EXCERPTS:
TORONTO - The provincial government has pledged to make all complaints against unlicensed daycares available online in a searchable database so parents can learn if their caregiver has been taking in more children than the legal limit.
"It is important for parents to have access to as much information as possible when making decisions about child care options," Education Minister Liz Sandals wrote in a statement Thursday after meeting with the Information and Privacy Commissioner. "The ministry will provide information on request regarding unlicensed child care providers who are found to be caring for more than five children under the age of 10 without a Day Nursery Licence."
"Over the longer term, the ministry will also put in place a searchable online function that will enable parents to access this information directly," she wrote.
After 2-year-old Eva Ravikovich was found dead at an overcrowded unlicensed home daycare in Vaughan last month, it came to light that the government had been enforcing a double standard when releasing information about complaints.
Licensed daycares are required to post reports after any injury or complaint for 10 business days, and the government makes those reports available for two years afterward. But complaints against unlicensed home daycares - which care for an estimated 80 per cent of children in the province - were being kept secret due to "privacy concerns."
Shortly after the death, Education Minister Liz Sandals said that parents would have to file a Freedom of Information request - a time-consuming and potentially costly procedure - to find out if their child's unlicensed daycare had been the subject of a complaint.

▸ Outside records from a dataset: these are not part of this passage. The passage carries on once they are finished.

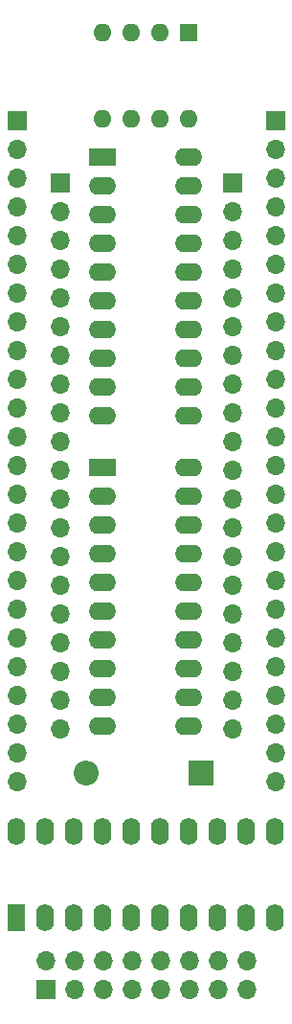
<source format=gbr>
%TF.GenerationSoftware,KiCad,Pcbnew,7.0.1*%
%TF.CreationDate,2023-05-30T14:25:23-07:00*%
%TF.ProjectId,tn_vdp_v1_slim,746e5f76-6470-45f7-9631-5f736c696d2e,rev?*%
%TF.SameCoordinates,Original*%
%TF.FileFunction,Soldermask,Top*%
%TF.FilePolarity,Negative*%
%FSLAX46Y46*%
G04 Gerber Fmt 4.6, Leading zero omitted, Abs format (unit mm)*
G04 Created by KiCad (PCBNEW 7.0.1) date 2023-05-30 14:25:23*
%MOMM*%
%LPD*%
G01*
G04 APERTURE LIST*
%ADD10R,2.400000X1.600000*%
%ADD11O,2.400000X1.600000*%
%ADD12R,2.200000X2.200000*%
%ADD13O,2.200000X2.200000*%
%ADD14R,1.600000X2.400000*%
%ADD15O,1.600000X2.400000*%
%ADD16R,1.700000X1.700000*%
%ADD17O,1.700000X1.700000*%
%ADD18R,1.600000X1.600000*%
%ADD19O,1.600000X1.600000*%
G04 APERTURE END LIST*
D10*
%TO.C,U3*%
X157388400Y-53395800D03*
D11*
X157388400Y-55935800D03*
X157388400Y-58475800D03*
X157388400Y-61015800D03*
X157388400Y-63555800D03*
X157388400Y-66095800D03*
X157388400Y-68635800D03*
X157388400Y-71175800D03*
X157388400Y-73715800D03*
X157388400Y-76255800D03*
X165008400Y-76255800D03*
X165008400Y-73715800D03*
X165008400Y-71175800D03*
X165008400Y-68635800D03*
X165008400Y-66095800D03*
X165008400Y-63555800D03*
X165008400Y-61015800D03*
X165008400Y-58475800D03*
X165008400Y-55935800D03*
X165008400Y-53395800D03*
%TD*%
D12*
%TO.C,D1*%
X166166800Y-107848400D03*
D13*
X156006800Y-107848400D03*
%TD*%
D10*
%TO.C,U2*%
X157429200Y-80822800D03*
D11*
X157429200Y-83362800D03*
X157429200Y-85902800D03*
X157429200Y-88442800D03*
X157429200Y-90982800D03*
X157429200Y-93522800D03*
X157429200Y-96062800D03*
X157429200Y-98602800D03*
X157429200Y-101142800D03*
X157429200Y-103682800D03*
X165049200Y-103682800D03*
X165049200Y-101142800D03*
X165049200Y-98602800D03*
X165049200Y-96062800D03*
X165049200Y-93522800D03*
X165049200Y-90982800D03*
X165049200Y-88442800D03*
X165049200Y-85902800D03*
X165049200Y-83362800D03*
X165049200Y-80822800D03*
%TD*%
D14*
%TO.C,U1*%
X149763400Y-120589200D03*
D15*
X152303400Y-120589200D03*
X154843400Y-120589200D03*
X157383400Y-120589200D03*
X159923400Y-120589200D03*
X162463400Y-120589200D03*
X165003400Y-120589200D03*
X167543400Y-120589200D03*
X170083400Y-120589200D03*
X172623400Y-120589200D03*
X172623400Y-112969200D03*
X170083400Y-112969200D03*
X167543400Y-112969200D03*
X165003400Y-112969200D03*
X162463400Y-112969200D03*
X159923400Y-112969200D03*
X157383400Y-112969200D03*
X154843400Y-112969200D03*
X152303400Y-112969200D03*
X149763400Y-112969200D03*
%TD*%
D16*
%TO.C,J3*%
X149877300Y-50200400D03*
D17*
X149877300Y-52740400D03*
X149877300Y-55280400D03*
X149877300Y-57820400D03*
X149877300Y-60360400D03*
X149877300Y-62900400D03*
X149877300Y-65440400D03*
X149877300Y-67980400D03*
X149877300Y-70520400D03*
X149877300Y-73060400D03*
X149877300Y-75600400D03*
X149877300Y-78140400D03*
X149877300Y-80680400D03*
X149877300Y-83220400D03*
X149877300Y-85760400D03*
X149877300Y-88300400D03*
X149877300Y-90840400D03*
X149877300Y-93380400D03*
X149877300Y-95920400D03*
X149877300Y-98460400D03*
X149877300Y-101000400D03*
X149877300Y-103540400D03*
X149877300Y-106080400D03*
X149877300Y-108620400D03*
%TD*%
D18*
%TO.C,J5*%
X165049200Y-42418000D03*
D19*
X162509200Y-42418000D03*
X159969200Y-42418000D03*
X157429200Y-42418000D03*
X157429200Y-50038000D03*
X159969200Y-50038000D03*
X162509200Y-50038000D03*
X165049200Y-50038000D03*
%TD*%
D16*
%TO.C,J6*%
X152400000Y-127000000D03*
D17*
X152400000Y-124460000D03*
X154940000Y-127000000D03*
X154940000Y-124460000D03*
X157480000Y-127000000D03*
X157480000Y-124460000D03*
X160020000Y-127000000D03*
X160020000Y-124460000D03*
X162560000Y-127000000D03*
X162560000Y-124460000D03*
X165100000Y-127000000D03*
X165100000Y-124460000D03*
X167640000Y-127000000D03*
X167640000Y-124460000D03*
X170180000Y-127000000D03*
X170180000Y-124460000D03*
%TD*%
D16*
%TO.C,J4*%
X172694200Y-50200400D03*
D17*
X172694200Y-52740400D03*
X172694200Y-55280400D03*
X172694200Y-57820400D03*
X172694200Y-60360400D03*
X172694200Y-62900400D03*
X172694200Y-65440400D03*
X172694200Y-67980400D03*
X172694200Y-70520400D03*
X172694200Y-73060400D03*
X172694200Y-75600400D03*
X172694200Y-78140400D03*
X172694200Y-80680400D03*
X172694200Y-83220400D03*
X172694200Y-85760400D03*
X172694200Y-88300400D03*
X172694200Y-90840400D03*
X172694200Y-93380400D03*
X172694200Y-95920400D03*
X172694200Y-98460400D03*
X172694200Y-101000400D03*
X172694200Y-103540400D03*
X172694200Y-106080400D03*
X172694200Y-108620400D03*
%TD*%
D16*
%TO.C,J2*%
X168910000Y-55676800D03*
D17*
X168910000Y-58216800D03*
X168910000Y-60756800D03*
X168910000Y-63296800D03*
X168910000Y-65836800D03*
X168910000Y-68376800D03*
X168910000Y-70916800D03*
X168910000Y-73456800D03*
X168910000Y-75996800D03*
X168910000Y-78536800D03*
X168910000Y-81076800D03*
X168910000Y-83616800D03*
X168910000Y-86156800D03*
X168910000Y-88696800D03*
X168910000Y-91236800D03*
X168910000Y-93776800D03*
X168910000Y-96316800D03*
X168910000Y-98856800D03*
X168910000Y-101396800D03*
X168910000Y-103936800D03*
%TD*%
D16*
%TO.C,J1*%
X153670000Y-55676800D03*
D17*
X153670000Y-58216800D03*
X153670000Y-60756800D03*
X153670000Y-63296800D03*
X153670000Y-65836800D03*
X153670000Y-68376800D03*
X153670000Y-70916800D03*
X153670000Y-73456800D03*
X153670000Y-75996800D03*
X153670000Y-78536800D03*
X153670000Y-81076800D03*
X153670000Y-83616800D03*
X153670000Y-86156800D03*
X153670000Y-88696800D03*
X153670000Y-91236800D03*
X153670000Y-93776800D03*
X153670000Y-96316800D03*
X153670000Y-98856800D03*
X153670000Y-101396800D03*
X153670000Y-103936800D03*
%TD*%
M02*

</source>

This prompted the provincial Privacy Commissioner Ann Cavoukian to write to the Toronto Star, castigating the government for "hiding behind privacy."
Cavoukian later specified that there shouldn't be privacy concerns when releasing complaint reports against unlicensed daycares.
After meeting with Cavoukian Thursday, Sandals said the reports will be made available immediately.
With a phone call to their local Child Care Quality Assurance and Licensing Office, parents can now find out if there's ever been a complaint made against an unlicensed daycare, and whether any action was taken.
"Absolutely, it's great that parents can now access that information," said Don Giesbrecht, CEO of the Canadian Child Care Federation. "Because it made no sense that it was there for the licensed daycares but not there for the unlicensed."
Giesbrecht would like to see the government embark on a public education campaign to help parents make wise decisions about their child care providers.
Parents should check for the number of children, he said. They should also look for fire exits and ensure staff have first aid and CPR training. Parents should also ask staff for a criminal record check.
"These are the basics of custodial care," he said. "But there's no law requiring any of this for unlicensed daycares."
"This is where your children are spending eight to nine hours a day, every day of the week. You've got to ask the tough questions," he said.
The Education Ministry, which oversees all daycares in the province, has been reviewing the Day Nurseries Act for over a year.
Currently, the government posts detailed annual inspection reports for all licensed child-care centres online. It plans to add "serious occurrence notification forms," which are filled out after any injury or complaint, to the searchable database soon.
Once the technology is in place, complaints from unlicensed daycares will be included in the online database.
These complaint reports, however, are limited to reporting if the daycare has exceeded the maximum number of children allowed. The ministry does not inspect for anything else in an unlicensed daycare.
That's why some groups think the ministry should to add more regulation to the unlicensed daycare sector.
"Right now, there are basically no rules," said Andrea Calver of the Ontario Coalition for Better Child Care.
Calver says anyone who cares for unrelated children and gets paid for it should be required to affiliate with an agency that inspects them and reports to the government.
"Anything less than that would continue the status quo, which is a small regulated child-care system combined with a massive, unregulated shadow child-care system," she said. "And I'm not sure parents can tell the difference."